LOS ANGELES (CNS) - LA Metro has agreed to improve access for persons with disabilities at Union Station, officials announced Friday.
Following an investigation that found the downtown Los Angeles train station was not accessible to disabled people, the transit agency entered into a settlement agreement with the government that requires the agency to remedy violations of the Americans with Disabilities Act, according to the U.S. Attorney's Office.
Prosecutors said the investigation revealed that Metro, which is responsible for Union Station, failed to make the facility readily accessible to and usable by individuals with disabilities, including people who use wheelchairs. Station facilities include the station structure, the platform and parking facilities.
Union Station is the largest railroad passenger terminal in the Western United States. The station, which opened in 1939 and serves as a major transportation hub for Southern California, was found to have a series of accessibility issues, including wide gaps in walkways, a passenger loading zone that did not have a compliant curb ramp, various signage issues, and other ADA violations, according to the U.S. Attorney's Office.
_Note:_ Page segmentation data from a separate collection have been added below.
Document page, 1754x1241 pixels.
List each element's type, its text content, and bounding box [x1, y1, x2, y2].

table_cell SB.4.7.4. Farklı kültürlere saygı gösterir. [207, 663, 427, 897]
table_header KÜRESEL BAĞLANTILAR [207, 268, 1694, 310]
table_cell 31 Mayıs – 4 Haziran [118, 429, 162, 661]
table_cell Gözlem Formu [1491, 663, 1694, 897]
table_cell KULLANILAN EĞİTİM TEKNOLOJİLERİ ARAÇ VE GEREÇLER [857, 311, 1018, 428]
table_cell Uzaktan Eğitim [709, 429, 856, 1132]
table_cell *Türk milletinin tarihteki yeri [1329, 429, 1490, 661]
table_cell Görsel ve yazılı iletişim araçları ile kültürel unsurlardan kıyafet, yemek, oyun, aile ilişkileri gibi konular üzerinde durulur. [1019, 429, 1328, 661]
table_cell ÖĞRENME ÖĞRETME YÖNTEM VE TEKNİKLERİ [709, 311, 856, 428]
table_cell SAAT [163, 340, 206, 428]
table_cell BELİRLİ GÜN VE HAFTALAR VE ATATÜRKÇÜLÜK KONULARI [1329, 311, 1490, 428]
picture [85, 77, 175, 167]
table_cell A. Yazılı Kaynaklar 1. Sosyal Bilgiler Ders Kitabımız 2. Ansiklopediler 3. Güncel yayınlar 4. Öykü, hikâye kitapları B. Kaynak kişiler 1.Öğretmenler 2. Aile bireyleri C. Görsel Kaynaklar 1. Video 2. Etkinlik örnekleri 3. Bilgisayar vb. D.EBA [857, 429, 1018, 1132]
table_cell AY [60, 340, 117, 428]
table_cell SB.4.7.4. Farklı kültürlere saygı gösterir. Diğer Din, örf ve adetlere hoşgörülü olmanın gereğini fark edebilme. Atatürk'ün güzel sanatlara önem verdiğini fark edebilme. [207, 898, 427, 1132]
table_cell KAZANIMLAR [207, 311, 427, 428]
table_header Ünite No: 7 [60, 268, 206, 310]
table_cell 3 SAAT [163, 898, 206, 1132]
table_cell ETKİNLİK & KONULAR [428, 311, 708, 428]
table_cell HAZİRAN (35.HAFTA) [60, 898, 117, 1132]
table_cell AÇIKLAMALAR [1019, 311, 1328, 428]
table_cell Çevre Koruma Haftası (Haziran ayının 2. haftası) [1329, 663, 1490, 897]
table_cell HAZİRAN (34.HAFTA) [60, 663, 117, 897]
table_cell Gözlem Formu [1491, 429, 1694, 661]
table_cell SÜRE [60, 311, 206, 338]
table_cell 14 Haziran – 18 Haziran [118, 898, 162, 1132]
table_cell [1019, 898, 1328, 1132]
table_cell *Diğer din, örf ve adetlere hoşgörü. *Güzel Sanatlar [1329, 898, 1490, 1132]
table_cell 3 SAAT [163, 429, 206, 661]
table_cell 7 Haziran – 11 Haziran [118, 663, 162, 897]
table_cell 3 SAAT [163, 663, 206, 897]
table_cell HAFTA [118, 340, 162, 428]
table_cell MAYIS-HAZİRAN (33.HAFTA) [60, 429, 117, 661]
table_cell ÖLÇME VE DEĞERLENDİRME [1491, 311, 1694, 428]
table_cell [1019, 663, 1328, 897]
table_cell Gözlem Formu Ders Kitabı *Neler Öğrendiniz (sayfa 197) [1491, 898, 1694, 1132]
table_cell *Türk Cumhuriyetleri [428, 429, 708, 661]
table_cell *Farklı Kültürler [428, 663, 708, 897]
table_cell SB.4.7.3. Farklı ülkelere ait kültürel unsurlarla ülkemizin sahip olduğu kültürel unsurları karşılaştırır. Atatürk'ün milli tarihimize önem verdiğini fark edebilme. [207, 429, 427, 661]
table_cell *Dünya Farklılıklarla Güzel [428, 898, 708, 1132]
While the government's investigation revealed certain ADA violations, the settlement agreement requires Metro to hire an independent licensed architect to conduct an initial survey and annual inspections of Union Station, provide the U.S. Attorney's Office with a list of all the violations identified by the independent licensed architect, and remedy all the violations identified.
"The Union Station agreement caps a long list of rail station matters my office resolved over the past several years to ensure full access for every transit user," U.S. Attorney Martin Estrada said in a statement.
"Our office is committed to enforcing the rights of persons with disabilities, and I am pleased that the operators of the rail stations in this district have recognized the importance of complying with federal law and ensuring complete access. We thank the various entities, such as Metro, for fully cooperating in our investigations."